Futbolda negatif duygularını yönetmeyi başaramayan hiç kimseye kader anında sorumluluk vermeyeceksin.

'Fenerbahçe'ye turu kaybettiren şeyler' listesinin ilk sırasını elbette Mert Hakan penaltısı almaz ama penaltı atışlarına plansız gidilmesi kesinlikle ilk 3 sırayı alır.

Hayatı boyunca hiç penaltı atmayan Fred'in orada olması, geçen sene de ilk penaltıyı kaçıran Tadic'in yine topu ilk alan olması, tüm sevmeyenlerinin kaçırsın diye dua ettiği Mert Hakan Yandaş'ın topu uzaya yollaması tesadüf olamaz yoksa. 

Mourinho 120 dakika özelinde her şeyi kusursuza yakın planlamış ama penaltılara yeterli özen verilmemiş belli ki... Bir soygunun her ayrıntısını ince ince işleyip en basit hatadan yakayı ele vermek gibi oldu bu.

Kadıköy'deki maçın ikinci yarısına çıkması gereken kadro +1 Fred opsiyonuyla sahadaydı Ibrox'ta. 3-1'i çıkarmanın Madrid olsan zorlayacağı yerde Fenerbahçe mucizenin kıyısından dönmüştür.

Mourinho bence maçı 3-0 bile kazanabileceğini düşünüyordu ama penaltılarda elenmeyi asla düşünmüyordu. Normal şartlarda maç penaltılara gitmeyecekti çünkü.
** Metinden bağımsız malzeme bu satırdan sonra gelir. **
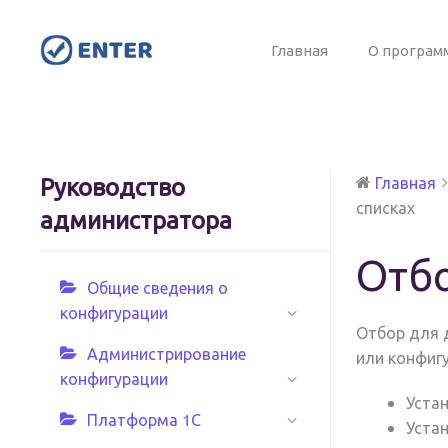
Главная
О програм
Руководство
Главная
списках
администратора
Отбо
Общие сведения о
конфигурации
Отбор для 
Администрирование
или конфиг
конфигурации
Уста
Платформа 1С
Уста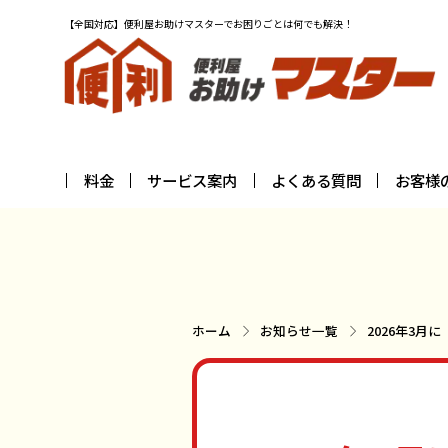
【全国対応】便利屋お助けマスターでお困りごとは何でも解決！
料金
サービス案内
よくある質問
お客様
ホーム
お知らせ一覧
2026年3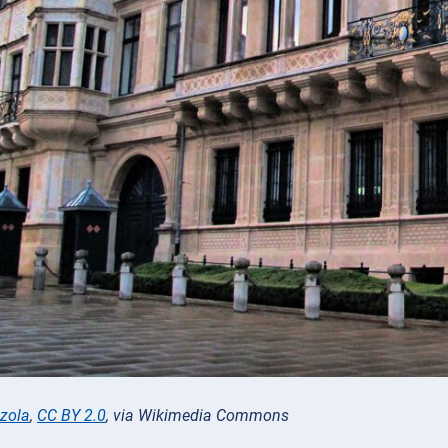
zola
,
CC BY 2.0
, via Wikimedia Commons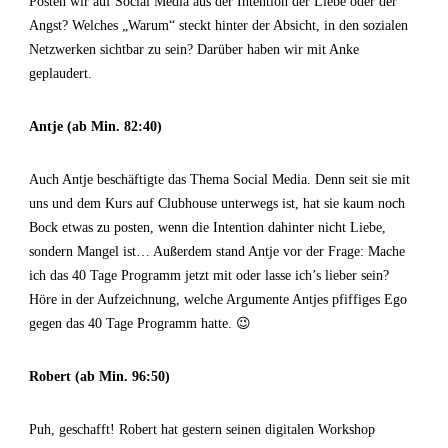
Posten wir auf Social Media aus der Intention der Liebe oder der
Angst? Welches „Warum“ steckt hinter der Absicht, in den sozialen
Netzwerken sichtbar zu sein? Darüber haben wir mit Anke
geplaudert.
Antje (ab Min. 82:40)
Auch Antje beschäftigte das Thema Social Media. Denn seit sie mit
uns und dem Kurs auf Clubhouse unterwegs ist, hat sie kaum noch
Bock etwas zu posten, wenn die Intention dahinter nicht Liebe,
sondern Mangel ist… Außerdem stand Antje vor der Frage: Mache
ich das 40 Tage Programm jetzt mit oder lasse ich’s lieber sein?
Höre in der Aufzeichnung, welche Argumente Antjes pfiffiges Ego
gegen das 40 Tage Programm hatte. 😉
Robert (ab Min. 96:50)
Puh, geschafft! Robert hat gestern seinen digitalen Workshop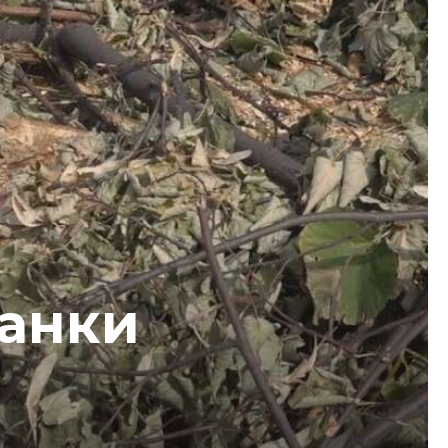
канки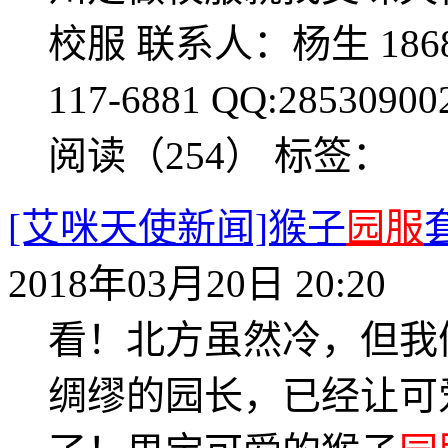
校服 联系人：杨生 1868118
117-6881 QQ:28530900
阅读（254）
标签：
[艾咪天使新闻]猴子
园服
2018年03月20日 20:20
看！北方虽然冷，但我
绸缪的园长，已经让可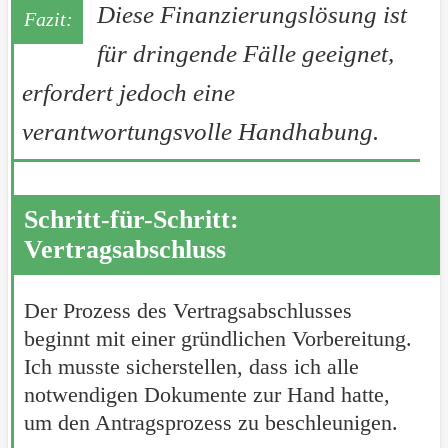
Diese Finanzierungslösung ist
für dringende Fälle geeignet,
erfordert jedoch eine
verantwortungsvolle Handhabung.
Schritt-für-Schritt:
Vertragsabschluss
Der Prozess des Vertragsabschlusses
beginnt mit einer gründlichen Vorbereitung.
Ich musste sicherstellen, dass ich alle
notwendigen Dokumente zur Hand hatte,
um den Antragsprozess zu beschleunigen.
90+4'te En Nesyri'nin kaçırdığı gol bu sezon bittiğinde Fenerbahçelilerin en unutamayacağı an olarak kalacak muhtemelen. Atsa bayram yapacağı yeri cenazeye çevirdi. 

Tek bir pozisyonu yeniden yaşama şansı verilse En Nesyri'nin de bunu seçeceğine yemin edebilirim. Şimdiye kadar oynanan maçlarda lig de dahil tüm hikayeyi değiştirebilecek en dramatik an bu.

Uzatmada Mert Hakan'a çıkmayan penaltı, Tadic'in olur sandığı olmaz şutları da düşündürücü ama En Nesyri'nin harcadığı tartışmaya kapalı. 

Rangers'ın İstanbul'daki sahte üstünlüğü bize bir şey gösterdi; 

Mourinho da olsan ilk maçın avantajını bu kadar elinin tersiyle itmeyeceksin.